Required action: Please write out all the data that follows exactly, without the pictures.

Top of Input

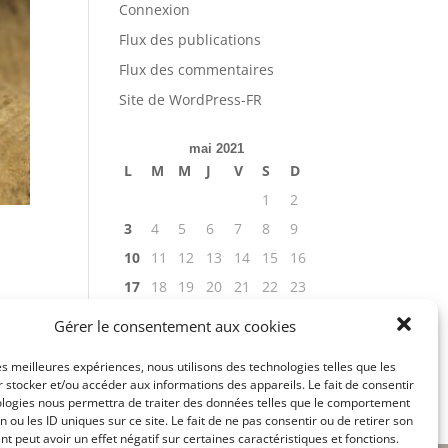
Connexion
Flux des publications
Flux des commentaires
Site de WordPress-FR
mai 2021
L
M
M
J
V
S
D
1
2
3
4
5
6
7
8
9
10
11
12
13
14
15
16
17
18
19
20
21
22
23
24
25
26
27
28
29
30
Gérer le consentement aux cookies
r la
31
...
les meilleures expériences, nous utilisons des technologies telles que les
« Avr
Juin »
 stocker et/ou accéder aux informations des appareils. Le fait de consentir
ologies nous permettra de traiter des données telles que le comportement
n ou les ID uniques sur ce site. Le fait de ne pas consentir ou de retirer son
 peut avoir un effet négatif sur certaines caractéristiques et fonctions.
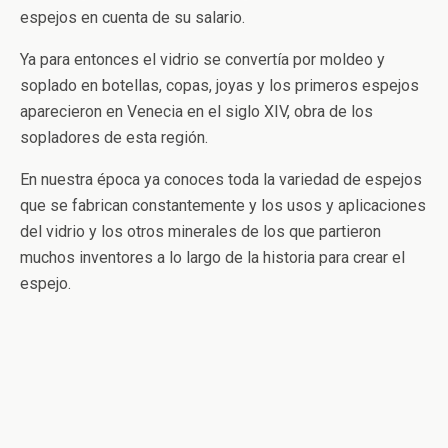
espejos en cuenta de su salario.
Ya para entonces el vidrio se convertía por moldeo y
soplado en botellas, copas, joyas y los primeros espejos
aparecieron en Venecia en el siglo XIV, obra de los
sopladores de esta región.
En nuestra época ya conoces toda la variedad de espejos
que se fabrican constantemente y los usos y aplicaciones
del vidrio y los otros minerales de los que partieron
muchos inventores a lo largo de la historia para crear el
espejo.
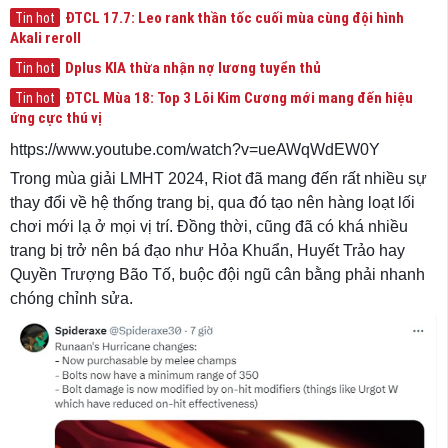
ĐTCL 17.7: Leo rank thần tốc cuối mùa cùng đội hình
Tin hot
Akali reroll
Dplus KIA thừa nhận nợ lương tuyển thủ
Tin hot
ĐTCL Mùa 18: Top 3 Lõi Kim Cương mới mang đến hiệu
Tin hot
ứng cực thú vị
https://www.youtube.com/watch?v=ueAWqWdEW0Y
Trong mùa giải LMHT 2024, Riot đã mang đến rất nhiều sự
thay đổi về hệ thống trang bị, qua đó tạo nên hàng loạt lối
chơi mới lạ ở mọi vị trí. Đồng thời, cũng đã có khá nhiều
trang bị trở nên bá đạo như Hỏa Khuẩn, Huyết Trảo hay
Quyền Trượng Bão Tố, buộc đội ngũ cân bằng phải nhanh
chóng chỉnh sửa.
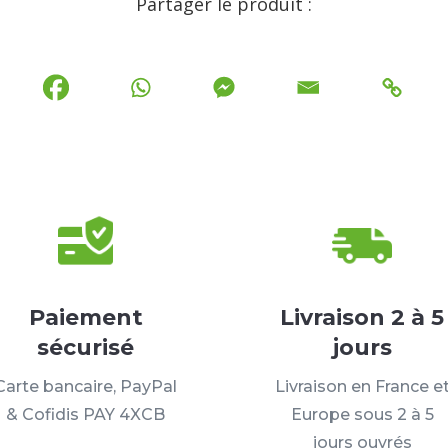
Partager le produit :
Paiement
Livraison 2 à 5
sécurisé
jours
Carte bancaire, PayPal
Livraison en France e
& Cofidis PAY 4XCB
Europe sous 2 à 5
jours ouvrés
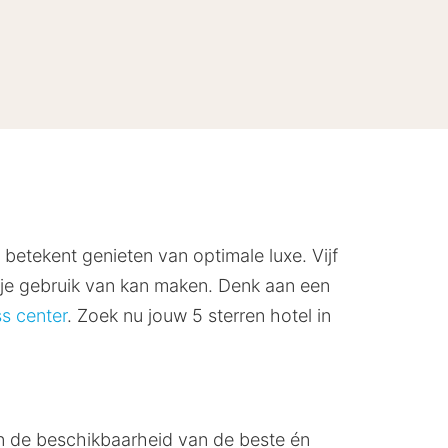
l betekent genieten van optimale luxe. Vijf
r je gebruik van kan maken. Denk aan een
s center
. Zoek nu jouw 5 sterren hotel in
an de beschikbaarheid van de beste én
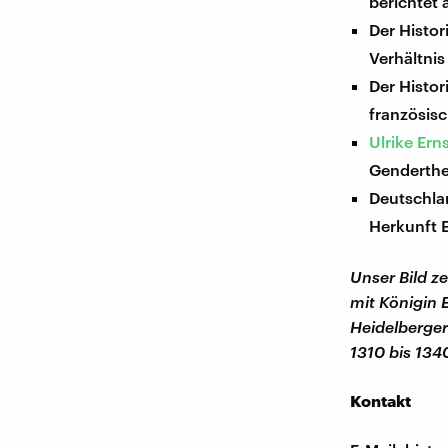
berichtet 
Der Histor
Verhältnis 
Der Histor
französisc
Ulrike Er
Genderthe
Deutschla
Herkunft 
Unser Bild z
mit Königin E
Heidelberger
1310 bis 134
Kontakt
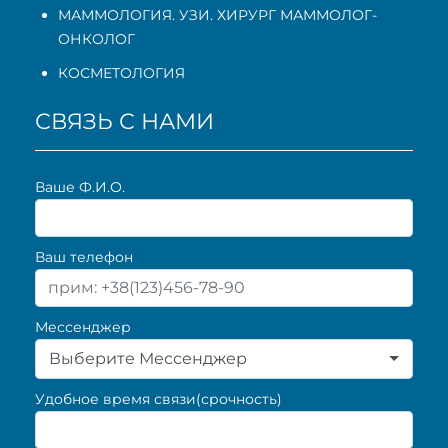
МАММОЛОГИЯ. УЗИ. ХИРУРГ МАММОЛОГ-
ОНКОЛОГ
КОСМЕТОЛОГИЯ
СВЯЗЬ С НАМИ
Ваше Ф.И.О.
Ваш телефон
Мессенджер
Выберите Мессенджер
Удобное время связи(срочность)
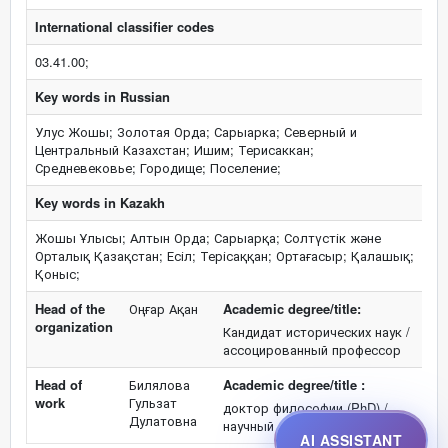
International classifier codes
03.41.00;
Key words in Russian
Улус Жошы; Золотая Орда; Сарыарка; Северный и
Центральный Казахстан; Ишим; Терисаккан;
Средневековье; Городище; Поселение;
Key words in Kazakh
Жошы Ұлысы; Алтын Орда; Сарыарқа; Солтүстік және
Орталық Қазақстан; Есіл; Терісаққан; Ортағасыр; Қалашық;
Қоныс;
Head of the
Оңғар Ақан
Academic degree/title:
organization
Кандидат исторических наук /
ассоцированный профессор
Head of
Билялова
Academic degree/title :
work
Гульзат
доктор философии (PhD) /
Дулатовна
научный сотрудник
AI ASSISTANT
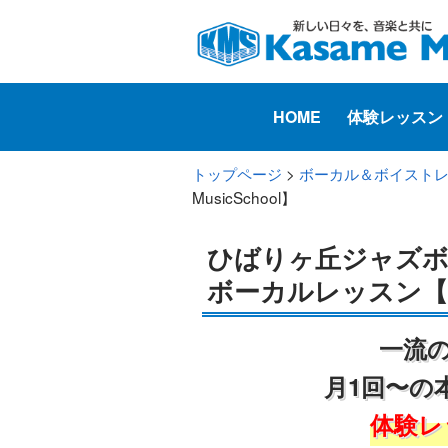
HOME
体験レッスン
トップページ
>
ボーカル＆ボイスト
MusicSchool】
ひばりヶ丘ジャズボ
ボーカルレッスン【Kas
一流
月1回〜の
体験レ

Bottom of Input

Task response:
Connexion
Flux des publications
Flux des commentaires
Site de WordPress-FR
mai 2021
L
M
M
J
V
S
D
1
2
3
4
5
6
7
8
9
10
11
12
13
14
15
16
17
18
19
20
21
22
23
24
25
26
27
28
29
30
Gérer le consentement aux cookies
r la
31
...
les meilleures expériences, nous utilisons des technologies telles que les
« Avr
Juin »
 stocker et/ou accéder aux informations des appareils. Le fait de consentir
ologies nous permettra de traiter des données telles que le comportement
n ou les ID uniques sur ce site. Le fait de ne pas consentir ou de retirer son
 peut avoir un effet négatif sur certaines caractéristiques et fonctions.
espejos en cuenta de su salario.
Ya para entonces el vidrio se convertía por moldeo y
soplado en botellas, copas, joyas y los primeros espejos
aparecieron en Venecia en el siglo XIV, obra de los
sopladores de esta región.
En nuestra época ya conoces toda la variedad de espejos
que se fabrican constantemente y los usos y aplicaciones
del vidrio y los otros minerales de los que partieron
muchos inventores a lo largo de la historia para crear el
espejo.
ĐTCL 17.7: Leo rank thần tốc cuối mùa cùng đội hình
Tin hot
Akali reroll
Dplus KIA thừa nhận nợ lương tuyển thủ
Tin hot
ĐTCL Mùa 18: Top 3 Lõi Kim Cương mới mang đến hiệu
Tin hot
ứng cực thú vị
https://www.youtube.com/watch?v=ueAWqWdEW0Y
Trong mùa giải LMHT 2024, Riot đã mang đến rất nhiều sự
thay đổi về hệ thống trang bị, qua đó tạo nên hàng loạt lối
chơi mới lạ ở mọi vị trí. Đồng thời, cũng đã có khá nhiều
trang bị trở nên bá đạo như Hỏa Khuẩn, Huyết Trảo hay
Quyền Trượng Bão Tố, buộc đội ngũ cân bằng phải nhanh
chóng chỉnh sửa.
Partager le produit :
Paiement
Livraison 2 à 5
sécurisé
jours
Carte bancaire, PayPal
Livraison en France e
& Cofidis PAY 4XCB
Europe sous 2 à 5
jours ouvrés
l betekent genieten van optimale luxe. Vijf
r je gebruik van kan maken. Denk aan een
s center
. Zoek nu jouw 5 sterren hotel in
an de beschikbaarheid van de beste én
berichtet 
Der Histor
Verhältnis 
Der Histor
französisc
Ulrike Er
Genderthe
Deutschla
Herkunft 
Unser Bild z
mit Königin E
Heidelberger
1310 bis 134
Kontakt
МАММОЛОГИЯ. УЗИ. ХИРУРГ МАММОЛОГ-
ОНКОЛОГ
КОСМЕТОЛОГИЯ
СВЯЗЬ С НАМИ
Ваше Ф.И.О.
Ваш телефон
Мессенджер
Выберите Мессенджер
Удобное время связи(срочность)
International classifier codes
03.41.00;
Key words in Russian
Улус Жошы; Золотая Орда; Сарыарка; Северный и
Центральный Казахстан; Ишим; Терисаккан;
Средневековье; Городище; Поселение;
Key words in Kazakh
Жошы Ұлысы; Алтын Орда; Сарыарқа; Солтүстік және
Орталық Қазақстан; Есіл; Терісаққан; Ортағасыр; Қалашық;
Қоныс;
Head of the
Оңғар Ақан
Academic degree/title:
organization
Кандидат исторических наук /
ассоцированный профессор
Head of
Билялова
Academic degree/title :
work
Гульзат
доктор философии (PhD) /
Дулатовна
научный сотрудник
AI ASSISTANT
HOME
体験レッスン
トップページ
>
ボーカル＆ボイスト
MusicSchool】
ひばりヶ丘ジャズボ
ボーカルレッスン【Kas
一流
月1回〜の
体験レ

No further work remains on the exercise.